Some other standout features of AIOHTTP:
- Support for HTTP/1.1 keep-alive connections and connection pooling
- Seamless handling of cookies between requests
- Proxy support including authentication
- Automatic decompression of responses
- Multipart encoding for file uploads
If you‘re working on a project involving async frameworks like FastAPI or Tornado, or if you need to make a large volume of requests, AIOHTTP can be a great choice. Just be aware that its async nature makes the code a bit more complex.
The best of both worlds? HTTPX
HTTPX is a next-generation HTTP client library that aims to combine the best aspects of Requests and AIOHTTP. It provides a high-level synchronous API that will feel very familiar to Requests users:
import httpx
response = httpx.get(‘https://api.example.com/data‘)
print(response.json())
But it also offers a first-class async API for more advanced use cases:
import httpx
import asyncio
async def main():
async with httpx.AsyncClient() as client:
response = await client.get(‘https://api.example.com/data‘)
print(response.json())
asyncio.run(main())
This allows you to use the same library for both synchronous and asynchronous code, with a minimal learning curve. Some other nice features of HTTPX:
- HTTP/2 support, enabling capabilities like header compression and multiplexing
- Strict timeouts for all requests to avoid freezing your program
- Automatic redirect handling
- Customizable authentication flows including OAuth 2
- Type annotated requests and responses
While HTTPX is a newer library compared to Requests and AIOHTTP, it has seen rapid adoption due to its elegant design that incorporates modern Python features like type hints. If you‘re starting a new project today, HTTPX is definitely worth considering.
What about the others?
While Requests, AIOHTTP, and HTTPX are the clear leaders, there are countless other Python HTTP client libraries you may encounter. Here are a couple of the more notable ones:
- GRequests: Extends Requests with support for asynchronous requests using Gevent
- Uplink: Provides a declarative API for defining REST API clients
These libraries can be useful in specific situations, but for most general HTTP client needs, you‘ll probably be better off sticking with one of the top 3 contenders.

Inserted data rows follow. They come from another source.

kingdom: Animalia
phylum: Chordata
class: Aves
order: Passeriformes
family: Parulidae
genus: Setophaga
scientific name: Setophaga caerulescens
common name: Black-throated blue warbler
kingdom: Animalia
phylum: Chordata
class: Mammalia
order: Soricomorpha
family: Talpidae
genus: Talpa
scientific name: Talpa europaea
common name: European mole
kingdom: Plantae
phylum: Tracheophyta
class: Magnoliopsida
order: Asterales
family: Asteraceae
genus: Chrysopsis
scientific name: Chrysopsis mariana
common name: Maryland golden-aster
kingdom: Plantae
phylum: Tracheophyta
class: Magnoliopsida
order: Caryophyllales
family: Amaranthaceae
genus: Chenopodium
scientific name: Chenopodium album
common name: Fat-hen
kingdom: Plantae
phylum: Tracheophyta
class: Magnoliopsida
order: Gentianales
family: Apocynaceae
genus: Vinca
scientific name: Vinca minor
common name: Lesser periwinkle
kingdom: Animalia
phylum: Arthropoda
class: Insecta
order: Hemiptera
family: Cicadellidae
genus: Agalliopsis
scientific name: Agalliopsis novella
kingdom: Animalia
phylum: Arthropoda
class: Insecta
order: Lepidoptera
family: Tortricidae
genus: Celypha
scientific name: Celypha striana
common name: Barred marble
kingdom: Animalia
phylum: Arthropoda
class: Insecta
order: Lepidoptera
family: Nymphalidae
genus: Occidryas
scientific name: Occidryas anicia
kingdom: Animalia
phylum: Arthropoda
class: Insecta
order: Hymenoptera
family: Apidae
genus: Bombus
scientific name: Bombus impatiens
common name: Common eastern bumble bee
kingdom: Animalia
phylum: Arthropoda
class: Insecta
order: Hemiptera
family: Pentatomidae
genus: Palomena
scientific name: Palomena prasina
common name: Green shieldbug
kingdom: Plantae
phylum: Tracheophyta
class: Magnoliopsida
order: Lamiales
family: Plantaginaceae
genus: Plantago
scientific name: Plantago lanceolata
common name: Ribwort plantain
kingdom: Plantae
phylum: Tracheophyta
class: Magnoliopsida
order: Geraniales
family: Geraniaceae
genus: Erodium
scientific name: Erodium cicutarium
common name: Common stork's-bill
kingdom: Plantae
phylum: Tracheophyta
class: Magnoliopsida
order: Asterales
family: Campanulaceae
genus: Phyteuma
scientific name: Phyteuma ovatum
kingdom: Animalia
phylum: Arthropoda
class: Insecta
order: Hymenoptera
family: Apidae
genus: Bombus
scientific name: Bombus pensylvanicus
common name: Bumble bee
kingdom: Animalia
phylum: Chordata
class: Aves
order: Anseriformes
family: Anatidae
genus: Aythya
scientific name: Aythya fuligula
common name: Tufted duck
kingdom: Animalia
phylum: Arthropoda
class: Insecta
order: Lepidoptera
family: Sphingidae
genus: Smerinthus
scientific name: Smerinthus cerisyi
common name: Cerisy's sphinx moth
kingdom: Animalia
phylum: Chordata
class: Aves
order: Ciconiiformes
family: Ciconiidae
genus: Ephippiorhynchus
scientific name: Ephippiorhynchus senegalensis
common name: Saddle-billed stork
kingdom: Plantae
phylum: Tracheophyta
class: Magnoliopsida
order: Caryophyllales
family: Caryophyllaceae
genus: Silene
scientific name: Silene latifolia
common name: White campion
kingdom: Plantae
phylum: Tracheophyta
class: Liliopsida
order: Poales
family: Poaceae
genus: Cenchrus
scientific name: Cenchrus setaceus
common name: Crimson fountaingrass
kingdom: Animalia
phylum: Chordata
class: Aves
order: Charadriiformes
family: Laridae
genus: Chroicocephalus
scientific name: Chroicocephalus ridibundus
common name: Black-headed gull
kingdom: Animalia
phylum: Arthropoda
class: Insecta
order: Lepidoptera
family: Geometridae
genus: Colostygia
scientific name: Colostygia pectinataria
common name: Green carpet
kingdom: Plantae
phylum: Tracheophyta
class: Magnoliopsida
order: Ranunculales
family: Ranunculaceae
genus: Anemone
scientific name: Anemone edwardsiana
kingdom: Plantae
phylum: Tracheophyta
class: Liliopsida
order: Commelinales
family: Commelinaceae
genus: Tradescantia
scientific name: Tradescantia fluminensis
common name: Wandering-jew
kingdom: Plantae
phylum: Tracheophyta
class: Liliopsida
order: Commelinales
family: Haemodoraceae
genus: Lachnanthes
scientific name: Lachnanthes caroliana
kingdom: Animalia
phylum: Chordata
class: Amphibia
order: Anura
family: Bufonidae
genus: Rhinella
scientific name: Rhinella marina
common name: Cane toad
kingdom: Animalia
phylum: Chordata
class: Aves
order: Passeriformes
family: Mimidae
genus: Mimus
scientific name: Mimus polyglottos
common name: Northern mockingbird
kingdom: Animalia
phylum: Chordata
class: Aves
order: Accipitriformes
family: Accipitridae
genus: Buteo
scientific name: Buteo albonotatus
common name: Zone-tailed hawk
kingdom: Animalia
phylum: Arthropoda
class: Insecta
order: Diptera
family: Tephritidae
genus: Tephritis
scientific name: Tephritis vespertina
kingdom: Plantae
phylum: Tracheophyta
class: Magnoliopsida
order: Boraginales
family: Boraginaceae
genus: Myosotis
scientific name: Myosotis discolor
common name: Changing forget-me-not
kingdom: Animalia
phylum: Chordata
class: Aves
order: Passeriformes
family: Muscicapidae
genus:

Making the right choice for your project
So which Python HTTP client should you choose? As always, the answer is "it depends". Here are some general guidelines:
- If you‘re looking for the simplest, most straightforward way to make HTTP requests, go with Requests. It‘s battle-tested and covers the vast majority of use cases with a Pythonic API.
- If performance and concurrency are critical, consider an asynchronous library like AIOHTTP or HTTPX. AIOHTTP has the advantage of a more mature async ecosystem, while HTTPX provides an easier migration path from synchronous code.
- If you know you‘ll need HTTP/2 support, HTTPX is the clear choice as it‘s the only contender with HTTP/2 capabilities built-in.
- If you‘re working on an API client library, check out Uplink for its declarative approach to API definitions.
Whichever library you choose, make sure it has a healthy community and active maintenance. HTTP clients are a critical part of most Python web applications, so you‘ll want to pick a library you can rely on for the long haul.
Wrapping up
We‘ve taken a tour through the landscape of Python HTTP client libraries, from the simplicity of Requests to the asynchronous power of AIOHTTP and HTTPX. Whether you‘re a beginner looking to make your first API call or an experienced developer optimizing the performance of your web scraping pipeline, one of these libraries should fit the bill.
It‘s an exciting time to be a Python developer working with HTTP. With such a vibrant ecosystem of tools to choose from, it‘s never been easier to build applications that can communicate with APIs and services across the web. So go forth and make some requests!